Monday, April 17, 2006

Deep Fried Twinkie

Rip-Rap Riff-Raff

Dennis "It looks like a lot of that place could be bulldozed," Hastert, via his 14th Congressional District--helpfully superimposed on the map above (map courtesy of the Pic) continues to spit in the eye of the Gret Stet:

Louisiana's fishing industry faces an uncertain future after the pounding it took last hurricane season, but fishers know one thing is certain: Sometime this summer, a lifeless expanse of water about the size of Connecticut -- maybe a little bigger, maybe a little smaller -- will form off the state's coast.

And there's no point fishing it, because any nets dragged there are sure to come up empty.

Five years after a multistate compact was signed to rein in the sprawling "dead zone" of low-oxygen water that forms annually in the Gulf, the problem has only grown worse, according to federal and state officials and independent scientists. Voluntary incentives to cut down on the pollutants that cause it, particularly fertilizers carried by the Mississippi and Atchafalaya rivers from upstream farms, have failed to put a dent in the largest ecological threat to one of the world's most productive fisheries.

Meanwhile, a new study has traced almost 80 percent of the nitrogen-based fertilizers largely responsible for the low-oxygen zone to a relatively small number of agricultural counties in the Midwest that are heavily subsidized by the federal government to grow their crops.

The study from the Environmental Working Group in Washington says conservation programs intended to offset the runoff of fertilizers from farms have come up woefully short. In some of the counties highlighted by the study, the group said, for every $500 that goes into subsidy programs that could increase fertilizer use, a scant $1 is spent on conservation programs.

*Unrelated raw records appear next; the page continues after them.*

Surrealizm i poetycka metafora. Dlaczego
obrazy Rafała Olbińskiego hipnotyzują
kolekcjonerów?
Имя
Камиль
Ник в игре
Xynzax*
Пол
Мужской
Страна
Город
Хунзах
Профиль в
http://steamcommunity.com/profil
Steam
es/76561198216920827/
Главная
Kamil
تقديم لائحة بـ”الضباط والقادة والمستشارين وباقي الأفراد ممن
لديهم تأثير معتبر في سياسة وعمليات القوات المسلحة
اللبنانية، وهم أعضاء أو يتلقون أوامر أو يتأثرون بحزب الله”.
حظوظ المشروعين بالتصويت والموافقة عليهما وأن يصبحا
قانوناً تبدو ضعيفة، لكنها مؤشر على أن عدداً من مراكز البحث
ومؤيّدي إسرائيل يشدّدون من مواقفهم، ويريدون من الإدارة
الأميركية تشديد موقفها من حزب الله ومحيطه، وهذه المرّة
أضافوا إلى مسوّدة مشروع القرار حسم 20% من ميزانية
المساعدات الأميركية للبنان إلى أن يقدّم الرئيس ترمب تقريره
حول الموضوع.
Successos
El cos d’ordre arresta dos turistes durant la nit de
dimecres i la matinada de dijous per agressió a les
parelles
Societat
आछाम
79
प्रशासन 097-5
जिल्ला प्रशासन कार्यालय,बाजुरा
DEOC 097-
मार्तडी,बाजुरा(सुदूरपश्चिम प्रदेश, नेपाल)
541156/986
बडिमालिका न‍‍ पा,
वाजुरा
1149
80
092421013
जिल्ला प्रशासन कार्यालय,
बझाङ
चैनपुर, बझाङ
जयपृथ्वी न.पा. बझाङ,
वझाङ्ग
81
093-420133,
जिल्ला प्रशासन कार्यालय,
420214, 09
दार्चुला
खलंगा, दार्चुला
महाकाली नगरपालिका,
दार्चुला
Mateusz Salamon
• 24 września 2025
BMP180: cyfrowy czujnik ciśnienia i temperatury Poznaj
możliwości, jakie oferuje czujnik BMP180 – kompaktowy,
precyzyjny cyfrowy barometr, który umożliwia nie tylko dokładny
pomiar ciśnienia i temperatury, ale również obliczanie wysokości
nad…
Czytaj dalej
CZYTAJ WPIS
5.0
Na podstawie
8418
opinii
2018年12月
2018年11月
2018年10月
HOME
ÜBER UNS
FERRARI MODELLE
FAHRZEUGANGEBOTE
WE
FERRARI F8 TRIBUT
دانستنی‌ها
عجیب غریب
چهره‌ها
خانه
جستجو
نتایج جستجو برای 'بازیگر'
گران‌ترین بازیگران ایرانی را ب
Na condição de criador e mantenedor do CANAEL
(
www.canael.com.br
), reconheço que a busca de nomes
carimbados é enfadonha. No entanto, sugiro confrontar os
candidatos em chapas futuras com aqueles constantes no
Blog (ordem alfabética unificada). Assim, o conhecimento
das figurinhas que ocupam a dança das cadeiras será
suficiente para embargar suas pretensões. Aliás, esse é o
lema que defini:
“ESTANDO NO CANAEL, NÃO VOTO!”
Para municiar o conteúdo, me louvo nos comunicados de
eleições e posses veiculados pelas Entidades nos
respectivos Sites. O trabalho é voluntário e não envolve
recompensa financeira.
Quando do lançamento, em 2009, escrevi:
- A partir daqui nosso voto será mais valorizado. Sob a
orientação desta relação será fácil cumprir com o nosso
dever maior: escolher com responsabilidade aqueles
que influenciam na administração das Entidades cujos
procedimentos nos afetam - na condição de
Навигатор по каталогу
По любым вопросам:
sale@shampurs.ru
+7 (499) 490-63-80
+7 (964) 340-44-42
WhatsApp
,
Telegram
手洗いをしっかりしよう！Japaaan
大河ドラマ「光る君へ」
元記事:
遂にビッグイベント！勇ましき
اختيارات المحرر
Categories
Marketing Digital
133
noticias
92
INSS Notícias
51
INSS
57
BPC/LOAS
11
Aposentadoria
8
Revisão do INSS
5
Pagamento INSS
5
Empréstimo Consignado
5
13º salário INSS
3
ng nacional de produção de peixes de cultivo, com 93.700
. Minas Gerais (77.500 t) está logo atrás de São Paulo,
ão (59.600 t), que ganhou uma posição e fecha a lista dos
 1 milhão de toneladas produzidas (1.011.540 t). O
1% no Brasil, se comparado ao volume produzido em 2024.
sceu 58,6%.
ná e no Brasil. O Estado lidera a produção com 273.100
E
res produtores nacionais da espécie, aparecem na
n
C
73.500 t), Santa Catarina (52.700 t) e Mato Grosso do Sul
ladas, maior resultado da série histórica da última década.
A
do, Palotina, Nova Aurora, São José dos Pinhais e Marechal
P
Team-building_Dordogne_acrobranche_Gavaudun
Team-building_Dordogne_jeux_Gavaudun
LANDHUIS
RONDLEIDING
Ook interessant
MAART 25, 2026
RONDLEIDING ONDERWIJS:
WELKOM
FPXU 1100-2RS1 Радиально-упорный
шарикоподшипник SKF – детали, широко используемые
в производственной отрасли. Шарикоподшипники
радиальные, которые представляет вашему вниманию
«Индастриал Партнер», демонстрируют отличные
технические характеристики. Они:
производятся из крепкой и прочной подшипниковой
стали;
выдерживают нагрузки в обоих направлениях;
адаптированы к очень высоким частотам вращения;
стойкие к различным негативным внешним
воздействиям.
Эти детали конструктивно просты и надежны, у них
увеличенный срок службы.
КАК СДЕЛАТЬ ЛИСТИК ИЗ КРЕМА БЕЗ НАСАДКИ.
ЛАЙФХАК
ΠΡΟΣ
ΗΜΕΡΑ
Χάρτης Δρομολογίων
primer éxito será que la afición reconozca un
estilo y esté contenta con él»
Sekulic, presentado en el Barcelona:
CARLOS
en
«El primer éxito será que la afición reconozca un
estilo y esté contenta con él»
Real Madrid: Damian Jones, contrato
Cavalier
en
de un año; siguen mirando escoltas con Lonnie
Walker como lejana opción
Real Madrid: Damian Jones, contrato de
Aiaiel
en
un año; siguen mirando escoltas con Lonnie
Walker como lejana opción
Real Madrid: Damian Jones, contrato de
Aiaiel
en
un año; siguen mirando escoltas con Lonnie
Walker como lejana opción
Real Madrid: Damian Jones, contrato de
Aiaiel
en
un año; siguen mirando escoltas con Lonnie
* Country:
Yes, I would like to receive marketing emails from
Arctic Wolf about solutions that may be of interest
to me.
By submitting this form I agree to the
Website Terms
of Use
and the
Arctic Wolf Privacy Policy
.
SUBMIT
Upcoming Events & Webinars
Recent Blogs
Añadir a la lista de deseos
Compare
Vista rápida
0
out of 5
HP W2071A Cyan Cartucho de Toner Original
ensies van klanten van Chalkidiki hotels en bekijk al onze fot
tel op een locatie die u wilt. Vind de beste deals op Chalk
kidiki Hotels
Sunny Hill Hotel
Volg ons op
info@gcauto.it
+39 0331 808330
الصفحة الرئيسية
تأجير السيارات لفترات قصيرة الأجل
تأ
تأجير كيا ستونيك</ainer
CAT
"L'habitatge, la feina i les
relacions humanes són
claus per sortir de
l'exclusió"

To be fair, Denny's district isn't the only culprit; however, this story underscores our national interdependence and further demonstrates cause for a national committment to the Gulf Coast...not to mention the fact that those areas SENDING toxic waste down to us are prone to flooding, too. Maybe Dennis should think about bulldozing most of western Illinois if he so keen about people not living in flood prone regions.

Or maybe Louisiana should insist that the Midwest keep their toxins up in the Midwest instead of expecting us to deal with them.